Leżałam w łóżku Michała, u rodziców. Od trzech dni tu jestem. Mija 72h od kiedy go nie ma. Strasznie się martwię bo to przeze mnie w większości. Sylwester zapamiętam do końca swoich dni. Oczekiwałam jakiegokolwiek znaku życia od niego jednak na próżno, zapadł się pod ziemie. Obdzwoniłam wszystkich jego znajomych, nawet zastanawiałam się nad Magdą, ale po głębokim zastanowieniu stwierdziłam że to na pewno nie to. Czekałam aż Szczepan prześle mi numer Woli. Pisałam co prawda do niego, ale mówił że nie wie gdzie jest Michał.
Ten pokój był tak cholernie pusty bez niego, taki... Bez żywego ducha.
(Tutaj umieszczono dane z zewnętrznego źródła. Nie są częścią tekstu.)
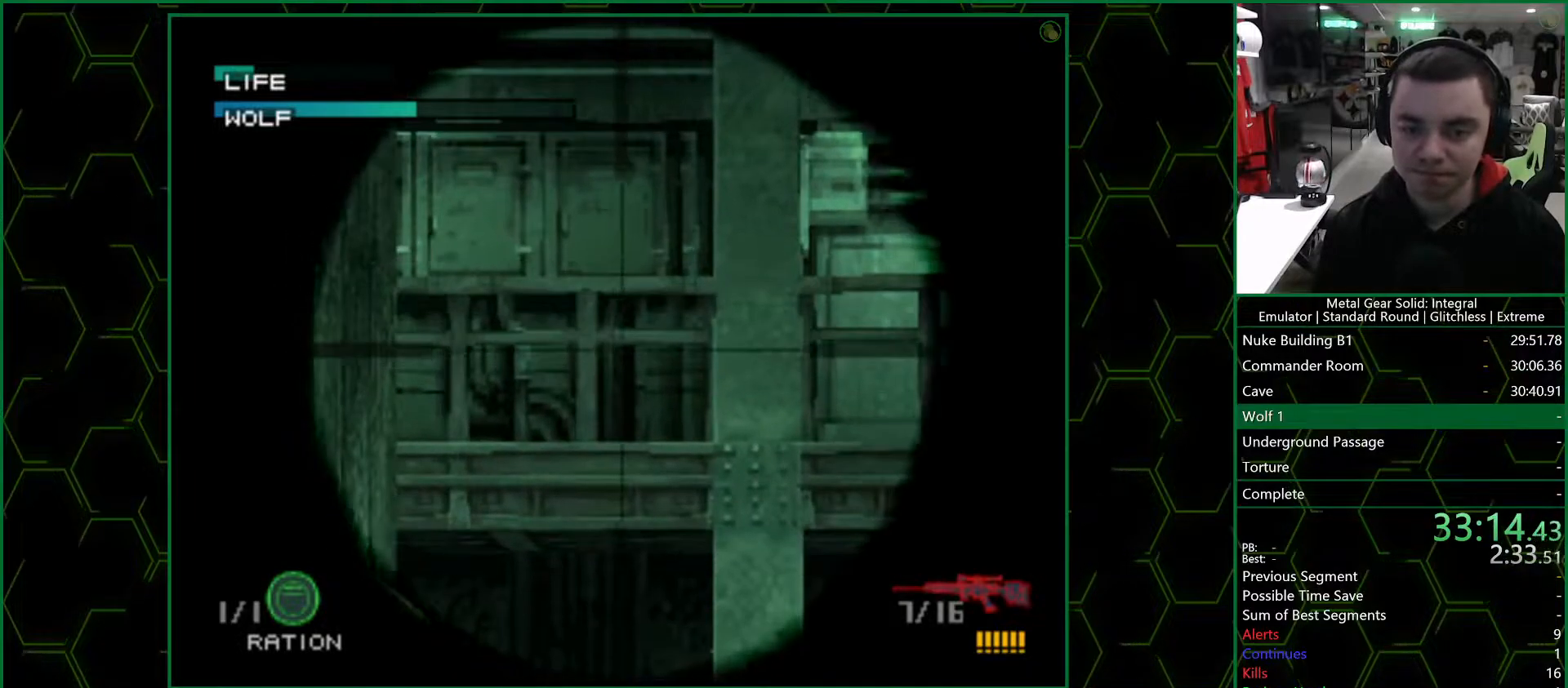
{"buttons": ["SQUARE"], "left_stick": "center", "right_stick": "center", "events": []}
Nie jadłam, nie spałam, i jedyne co to piłam wodę z witaminami. Całymi dniami oczekując na jakikolwiek znak że żyję. Jednak na marne. Cały czas też doglądała mnie mama Michała, która nie wyglądała wcale lepiej niż ja. I wczoraj słyszałam wieczorem że płaczę. Na prawdę już chce wiedzieć rozwiązanie tej sytuacji. Bo nie przeżyję kolejnej doby. Postanowiłam jednak zmusić się do pójścia na dół po cokolwiek do picia. Gdy zeszłam w pomieszczeniu nikogo nie było. To też nalałam sobie wody, i miałam w planach bez głębszego rozglądania się, iść do góry. Jednak otwarty balkon zwrócił moją uwagę, stała tam kobieta, paląca papierosa. Nie wierzę.
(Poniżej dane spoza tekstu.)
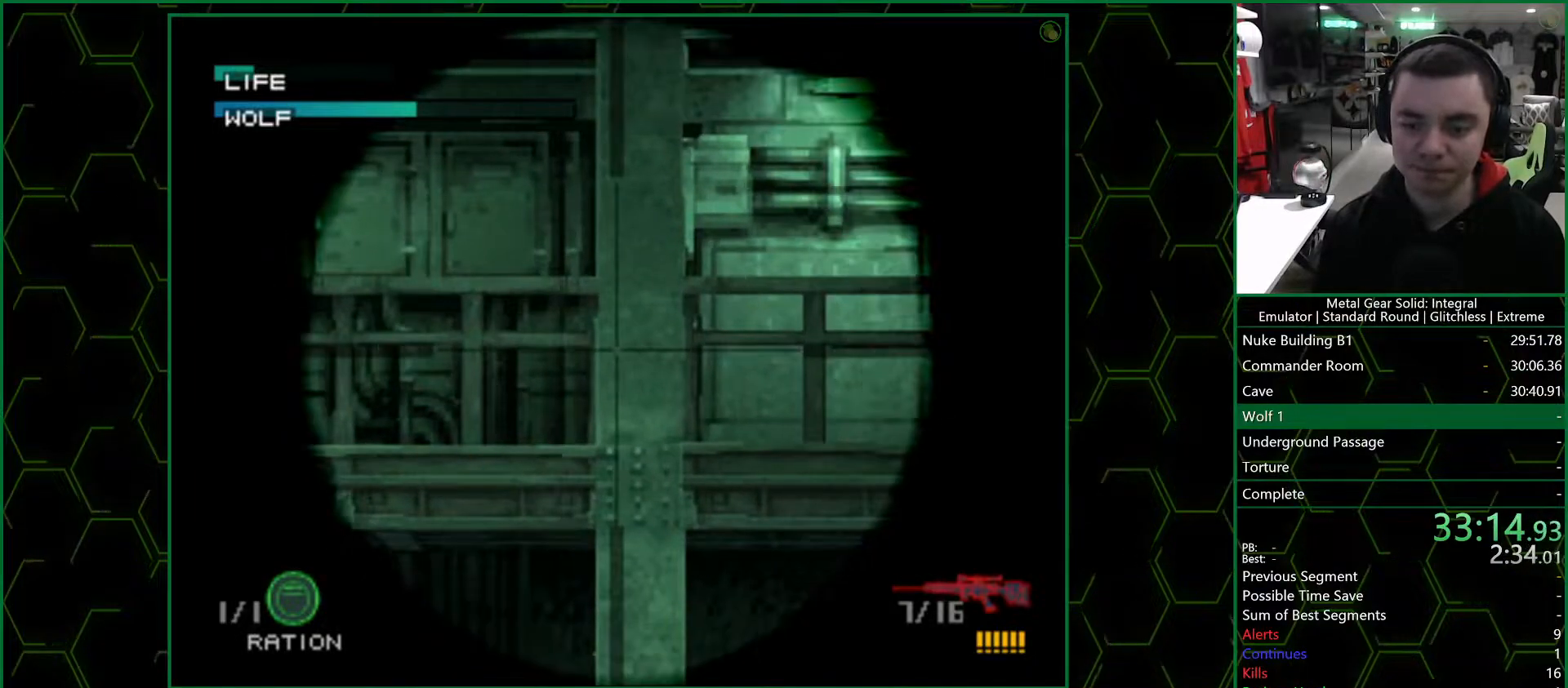
{"buttons": ["SQUARE"], "left_stick": "up", "right_stick": "center", "events": [[167, "left_stick", "up"], [300, "left_stick", "up-left"], [500, "left_stick", "up"]]}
- Pani Arletta? - zaśmiałam się, idąc na taras.
- Tak dawno nie paliłam... - żachnęła się. - Popełniam błąd paląc z tego powodu. - przyznała.
- Kiedy ostatni raz Pani zapaliła? - spytałam, sama wyciągając swojego. Kobieta podała mi zapalniczkę i chwilę myślała.
- Ojj, dawno. Jakieś prawie sześć lat temu. Kiedy Michał nie miał jeszcze osiemnastu lat. - parsknęła śmiechem, tylko to było przepełnione bólem. - Wtedy gdy go znaleźliśmy na tej podłodze... To było coś czego żadna matka nie powinna oglądać. - mruknęła, zaciągając katar. Słyszałam o jego próbie, ale nigdy specjalnie nie pytałam. Nie powinno mnie to interesować. Tak więc podeszłam do kobiety, tuląc ją do siebie.
- Pani Arletto, wszystko będzie dobrze. - upewniałam ją, sama w to nie wierząc. - Znajdzie się. Mam taką nadzieję...
- Ja też, dziecko...
***
Nawet nie wiem jak to się stało, ale zdrzemnęłam się. Spałam jakieś dwie godziny. To i tak dużo. W trybie nagłym sprawdziłam telefon. Dalej nic. Super. Weszłam na telefon szukając jakiejś odmóżdżającej aplikacji, oczywiście. Instagram. Kliknęłam w relacje i po kolei leciałam. Najpierw jakieś napompowane lale, później jakiś komunikat o body positive, a na końcu jakieś relacje Woli. Oglądałam je ze znikomym zainteresowaniem. Gdyby nie jeden filmik. Była w tle puszczona piosenka jego i Matczaka, w pewnym momencie był kadr na stół, na którym leżał... Nie wierzę w to. Telefon Michała, ja i on na tapecie do kurwy jebanej. Ale się wkurwiłam. Okłamał mnie ten śmieć zajebany. Wstałam w trybie natychmiastowym wybierając numer Szczepana.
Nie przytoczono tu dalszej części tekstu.